Segment Start: Working data

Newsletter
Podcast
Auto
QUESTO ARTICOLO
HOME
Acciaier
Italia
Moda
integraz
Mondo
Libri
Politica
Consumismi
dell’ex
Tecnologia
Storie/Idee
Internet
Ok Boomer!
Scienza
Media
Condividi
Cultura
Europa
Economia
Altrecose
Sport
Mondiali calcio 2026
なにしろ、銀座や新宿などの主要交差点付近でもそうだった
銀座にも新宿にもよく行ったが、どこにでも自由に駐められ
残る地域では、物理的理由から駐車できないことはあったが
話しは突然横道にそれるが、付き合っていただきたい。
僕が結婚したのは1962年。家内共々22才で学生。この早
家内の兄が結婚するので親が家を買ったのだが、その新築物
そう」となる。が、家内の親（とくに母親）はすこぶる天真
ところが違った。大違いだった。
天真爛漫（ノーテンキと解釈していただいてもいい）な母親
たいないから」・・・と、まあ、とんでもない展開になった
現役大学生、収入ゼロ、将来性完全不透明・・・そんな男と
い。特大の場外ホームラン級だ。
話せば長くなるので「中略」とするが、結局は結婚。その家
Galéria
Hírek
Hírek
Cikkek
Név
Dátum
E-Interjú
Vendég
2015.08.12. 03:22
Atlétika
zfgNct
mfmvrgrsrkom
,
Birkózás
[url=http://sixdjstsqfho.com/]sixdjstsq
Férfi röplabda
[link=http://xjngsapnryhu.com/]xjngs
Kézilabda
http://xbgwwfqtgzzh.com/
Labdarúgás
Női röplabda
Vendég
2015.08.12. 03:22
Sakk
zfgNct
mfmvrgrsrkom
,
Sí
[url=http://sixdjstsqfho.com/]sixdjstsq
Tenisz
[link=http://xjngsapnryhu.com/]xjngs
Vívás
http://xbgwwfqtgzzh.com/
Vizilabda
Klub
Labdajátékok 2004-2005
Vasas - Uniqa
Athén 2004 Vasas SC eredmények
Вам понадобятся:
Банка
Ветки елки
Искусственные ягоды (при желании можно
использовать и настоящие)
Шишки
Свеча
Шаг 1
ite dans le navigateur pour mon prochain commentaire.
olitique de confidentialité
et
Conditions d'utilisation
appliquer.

Segment End: Working data

What to produce: Transcribe the data above so that every line matches exactly.

Task output:
Newsletter
Podcast
Auto
QUESTO ARTICOLO
HOME
Acciaier
Italia
Moda
integraz
Mondo
Libri
Politica
Consumismi
dell’ex
Tecnologia
Storie/Idee
Internet
Ok Boomer!
Scienza
Media
Condividi
Cultura
Europa
Economia
Altrecose
Sport
Mondiali calcio 2026
なにしろ、銀座や新宿などの主要交差点付近でもそうだった
銀座にも新宿にもよく行ったが、どこにでも自由に駐められ
残る地域では、物理的理由から駐車できないことはあったが
話しは突然横道にそれるが、付き合っていただきたい。
僕が結婚したのは1962年。家内共々22才で学生。この早
家内の兄が結婚するので親が家を買ったのだが、その新築物
そう」となる。が、家内の親（とくに母親）はすこぶる天真
ところが違った。大違いだった。
天真爛漫（ノーテンキと解釈していただいてもいい）な母親
たいないから」・・・と、まあ、とんでもない展開になった
現役大学生、収入ゼロ、将来性完全不透明・・・そんな男と
い。特大の場外ホームラン級だ。
話せば長くなるので「中略」とするが、結局は結婚。その家
Galéria
Hírek
Hírek
Cikkek
Név
Dátum
E-Interjú
Vendég
2015.08.12. 03:22
Atlétika
zfgNct
mfmvrgrsrkom
,
Birkózás
[url=http://sixdjstsqfho.com/]sixdjstsq
Férfi röplabda
[link=http://xjngsapnryhu.com/]xjngs
Kézilabda
http://xbgwwfqtgzzh.com/
Labdarúgás
Női röplabda
Vendég
2015.08.12. 03:22
Sakk
zfgNct
mfmvrgrsrkom
,
Sí
[url=http://sixdjstsqfho.com/]sixdjstsq
Tenisz
[link=http://xjngsapnryhu.com/]xjngs
Vívás
http://xbgwwfqtgzzh.com/
Vizilabda
Klub
Labdajátékok 2004-2005
Vasas - Uniqa
Athén 2004 Vasas SC eredmények
Вам понадобятся:
Банка
Ветки елки
Искусственные ягоды (при желании можно
использовать и настоящие)
Шишки
Свеча
Шаг 1
ite dans le navigateur pour mon prochain commentaire.
olitique de confidentialité
et
Conditions d'utilisation
appliquer.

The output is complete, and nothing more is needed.